Le Défenseur des droits appelle à une "traçabilité des contrôles d'identité" pour lutter contre les contrôles au faciès

En 2017, l'institution avait montré dans une étude que les jeunes hommes noirs ou arabes, ou perçus comme tels, avaient 20 fois plus de risques d'être contrôlés que les autres.

Le Défenseur des droits Jacques Toubon à Paris, le 8 juillet 2016.
Le Défenseur des droits Jacques Toubon à Paris, le 8 juillet 2016. (MARTIN BUREAU / AFP)

Face aux manifestations contre les violences policières en France, le Défenseur des droits appelle à "arrêter la polémique" et entend restaurer la confiance entre la police et la population grâce à une "traçabilité des contrôles d'identité", dont la faisabilité a été démontrée pendant le confinement.

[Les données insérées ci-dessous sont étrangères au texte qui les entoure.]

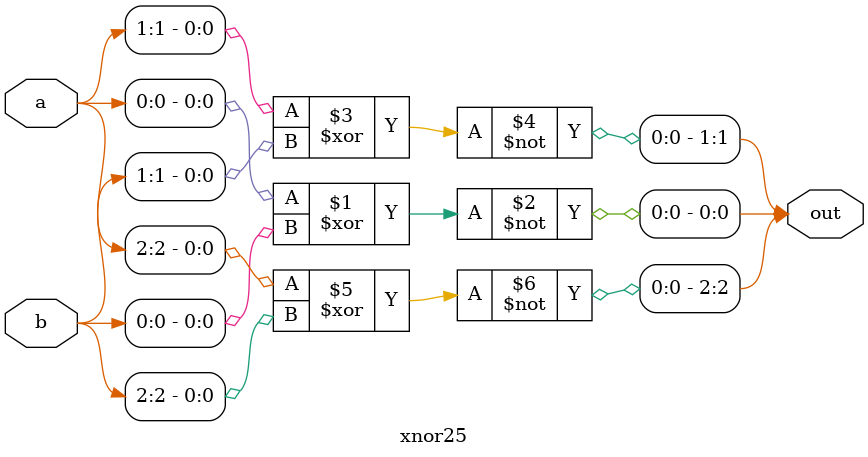
<source format=v>
module xnor25 (
    input wire [2:0] a,
    input wire [2:0] b,
    output wire [2:0] out
);

assign out = ( { ~(a[2] ^ b[2]), ~(a[1] ^ b[1]), ~(a[0] ^ b[0])} );

endmodule

</source>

Promis en 2012 par l'ancien président François Hollande pour lutter contre les contrôles au faciès, le système d'un "récépissé" remis par les forces de l'ordre n'a jamais été concrétisé et "n'est pas la panacée", selon le Défenseur des droits.

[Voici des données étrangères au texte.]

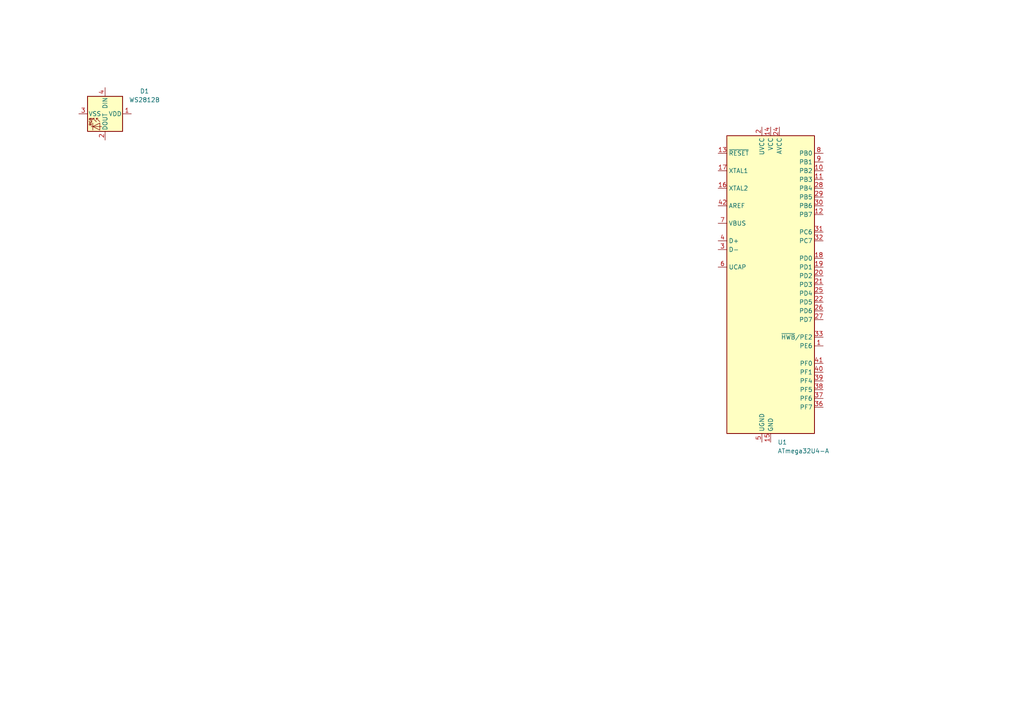
<source format=kicad_sch>
(kicad_sch (version 20211123) (generator eeschema)

  (uuid c3ec28d0-7d6a-45c7-8929-905948ef9c11)

  (paper "A4")

  


  (symbol (lib_id "MCU_Microchip_ATmega:ATmega32U4-A") (at 223.52 82.55 0) (unit 1)
    (in_bom yes) (on_board yes) (fields_autoplaced)
    (uuid 720dc5a7-c0ba-4351-8014-05c7f3ad845a)
    (property "Reference" "U1" (id 0) (at 225.5394 128.27 0)
      (effects (font (size 1.27 1.27)) (justify left))
    )
    (property "Value" "" (id 1) (at 225.5394 130.81 0)
      (effects (font (size 1.27 1.27)) (justify left))
    )
    (property "Footprint" "" (id 2) (at 223.52 82.55 0)
      (effects (font (size 1.27 1.27) italic) hide)
    )
    (property "Datasheet" "http://ww1.microchip.com/downloads/en/DeviceDoc/Atmel-7766-8-bit-AVR-ATmega16U4-32U4_Datasheet.pdf" (id 3) (at 223.52 82.55 0)
      (effects (font (size 1.27 1.27)) hide)
    )
    (pin "1" (uuid dc88b731-a1ca-4801-ad3c-4ee484b9f2c2))
    (pin "10" (uuid 151b16b8-f17c-4a0f-a223-a64387476485))
    (pin "11" (uuid b2c031d6-37b6-4356-92a5-80385936a148))
    (pin "12" (uuid 05747fc6-a47a-473a-8054-d34c3c9e456c))
    (pin "13" (uuid 4ccea408-7dc3-48ca-b560-3f8bdf1e553a))
    (pin "14" (uuid 8669cc89-2bd5-4565-8cb7-3544ae2a447d))
    (pin "15" (uuid c1edacaf-9e50-425f-a4a3-716970567f5f))
    (pin "16" (uuid 55438d3c-00d0-4e17-a634-62966b596064))
    (pin "17" (uuid d7494d42-693c-422e-85b5-b094cadd76a3))
    (pin "18" (uuid 9b83d562-78d1-4bb8-9999-0e2aa06ac4aa))
    (pin "19" (uuid 3a884e02-675f-46ec-82e4-8da210468f23))
    (pin "2" (uuid 26a4c585-e67e-4793-afcb-29bb205d98f6))
    (pin "20" (uuid f3908aa1-5826-47ff-a1cc-dc77546758ea))
    (pin "21" (uuid c28069b2-6ad3-4558-8513-38d165d26da9))
    (pin "22" (uuid 1382f7ae-5559-4141-8e8f-44fb5cccefd4))
    (pin "23" (uuid 6ff67e75-e6c4-4a1c-bb83-2ee39537b23f))
    (pin "24" (uuid ba6b2444-7332-4a6e-87ef-c970a708ce33))
    (pin "25" (uuid f7a733be-c715-4cce-b864-3d8360ae4252))
    (pin "26" (uuid 067841eb-d019-4e4b-9cd1-652d10c7cad8))
    (pin "27" (uuid afb679dd-7168-4a6b-889d-f95c14d6fcba))
    (pin "28" (uuid f562761a-93d3-4d24-93f4-b9124e92fde7))
    (pin "29" (uuid 53087019-4231-4539-904c-9fb8765080d6))
    (pin "3" (uuid ef85a3c1-8028-4ad0-914f-c42ab68acfcb))
    (pin "30" (uuid a099766c-5db3-4006-8bf9-84d99ea23762))
    (pin "31" (uuid c6b4bf60-d044-40a7-9b09-dffa07a1f37c))
    (pin "32" (uuid 1475a5f9-8faf-46ae-9dbe-6e17df352d0f))
    (pin "33" (uuid 2cc40589-82c9-40d8-8837-a1cf3070c940))
    (pin "34" (uuid 650801ee-3b83-475a-a1d0-294138163720))
    (pin "35" (uuid e181d565-9586-4bf6-bb4f-867314a39c15))
    (pin "36" (uuid 06632abc-f3d9-417a-b807-733a16e395ee))
    (pin "37" (uuid 54d2adcd-b06f-497d-b942-2eb0665248be))
    (pin "38" (uuid 33242fc7-dc2c-484e-90fa-10a13af3b41a))
    (pin "39" (uuid ee96572d-a391-448f-b036-6698af7cac33))
    (pin "4" (uuid 471e5510-a33c-4095-95f9-415afaffea49))
    (pin "40" (uuid cdfd63fe-2884-407e-923b-f6c82611f649))
    (pin "41" (uuid fe82b051-6981-443d-bb35-e2c00131f1d6))
    (pin "42" (uuid a38425d6-86f5-471e-8b7f-240e2bbd0742))
    (pin "43" (uuid 3fcb82a7-cf1b-430d-9482-231841263cae))
    (pin "44" (uuid 64e62240-1896-4ac4-9bd9-c6d04c7ea6c6))
    (pin "5" (uuid c96b3666-23a4-4295-8c61-74c48fee909c))
    (pin "6" (uuid ca7638db-b063-4b00-89ab-a70a5fffa25b))
    (pin "7" (uuid 33db5efe-e2bd-4568-b1ca-93c064ade8f8))
    (pin "8" (uuid c554c583-8168-45a9-848b-8037f62f9a45))
    (pin "9" (uuid f0e8d618-730b-469d-a53a-67cbbe1e7142))
  )

  (symbol (lib_id "LED:WS2812B") (at 30.48 33.02 270) (unit 1)
    (in_bom yes) (on_board yes) (fields_autoplaced)
    (uuid def161df-3ce4-4fc1-b6b8-6126fc5c78ac)
    (property "Reference" "D1" (id 0) (at 41.91 26.4412 90))
    (property "Value" "" (id 1) (at 41.91 28.9812 90))
    (property "Footprint" "" (id 2) (at 22.86 34.29 0)
      (effects (font (size 1.27 1.27)) (justify left top) hide)
    )
    (property "Datasheet" "https://cdn-shop.adafruit.com/datasheets/WS2812B.pdf" (id 3) (at 20.955 35.56 0)
      (effects (font (size 1.27 1.27)) (justify left top) hide)
    )
    (pin "1" (uuid e7bec540-c25a-4932-aa1d-c757cbf3e8ea))
    (pin "2" (uuid f88b03f4-ca5c-4a62-a75b-8d61a3f8fd73))
    (pin "3" (uuid 261eb1dc-3168-4580-ab8e-479406a0310c))
    (pin "4" (uuid 56fa9787-921e-4a78-8479-27fe91b17f01))
  )

  (sheet_instances
    (path "/" (page "1"))
  )

  (symbol_instances
    (path "/def161df-3ce4-4fc1-b6b8-6126fc5c78ac"
      (reference "D1") (unit 1) (value "WS2812B") (footprint "LED_SMD:LED_WS2812B_PLCC4_5.0x5.0mm_P3.2mm")
    )
    (path "/720dc5a7-c0ba-4351-8014-05c7f3ad845a"
      (reference "U1") (unit 1) (value "ATmega32U4-A") (footprint "Package_QFP:TQFP-44_10x10mm_P0.8mm")
    )
  )
)

</source>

Modification nécessaire du Code pénal

Il recommande plutôt "une forme de traçabilité", et rappelle que les contrôles au faciès sont une "réalité sociologique" en France. En 2017, l'institution avait montré dans une étude que les jeunes hommes "perçus comme noirs ou arabes" ont 20 fois plus de risques d'être contrôlés que les autres.

La transparence est possible et elle est à la fois au bénéfice de ceux qui sont contrôlés et des policiers.Jacques Toubonà l'Agence France Presse

Pendant le confinement décidé pour endiguer la pandémie de nouveau coronavirus, l'Intérieur a d'ailleurs "publié les statistiques des contrôles des attestations de sortie" et quantifié combien "ont fait l'objet de difficultés, de contestations, etc.", note le Défenseur des droits. "C'était possible, ça n'a posé aucun problème à la police et à la gendarmerie.(...) Donc je pense qu'on peut le faire pour tous les contrôles d'identité".

Cela nécessite "simplement une modification du code de procédure pénale", pour préciser "que le contrôle ne peut pas être discriminatoire, en application de la jurisprudence de la Cour de cassation". En 2016, la juridiction suprême avait condamné l'Etat dans une décision inédite, sur la base de recours de treize personnes d'origine africaine ou nord-africaine qui dénonçaient des contrôles policiers injustifiés, parfois associés à des palpations et insultes, dans le quartier d'affaires de La Défense, près de Paris.

Les réclamations au Défenseur des droits concernant le comportement des forces de l'ordre ont fortement augmenté ces dernières années, mais "dans 90% des cas qui nous sont soumis, je déclare qu'il n'y a pas de manquements de la police ou de la gendarmerie".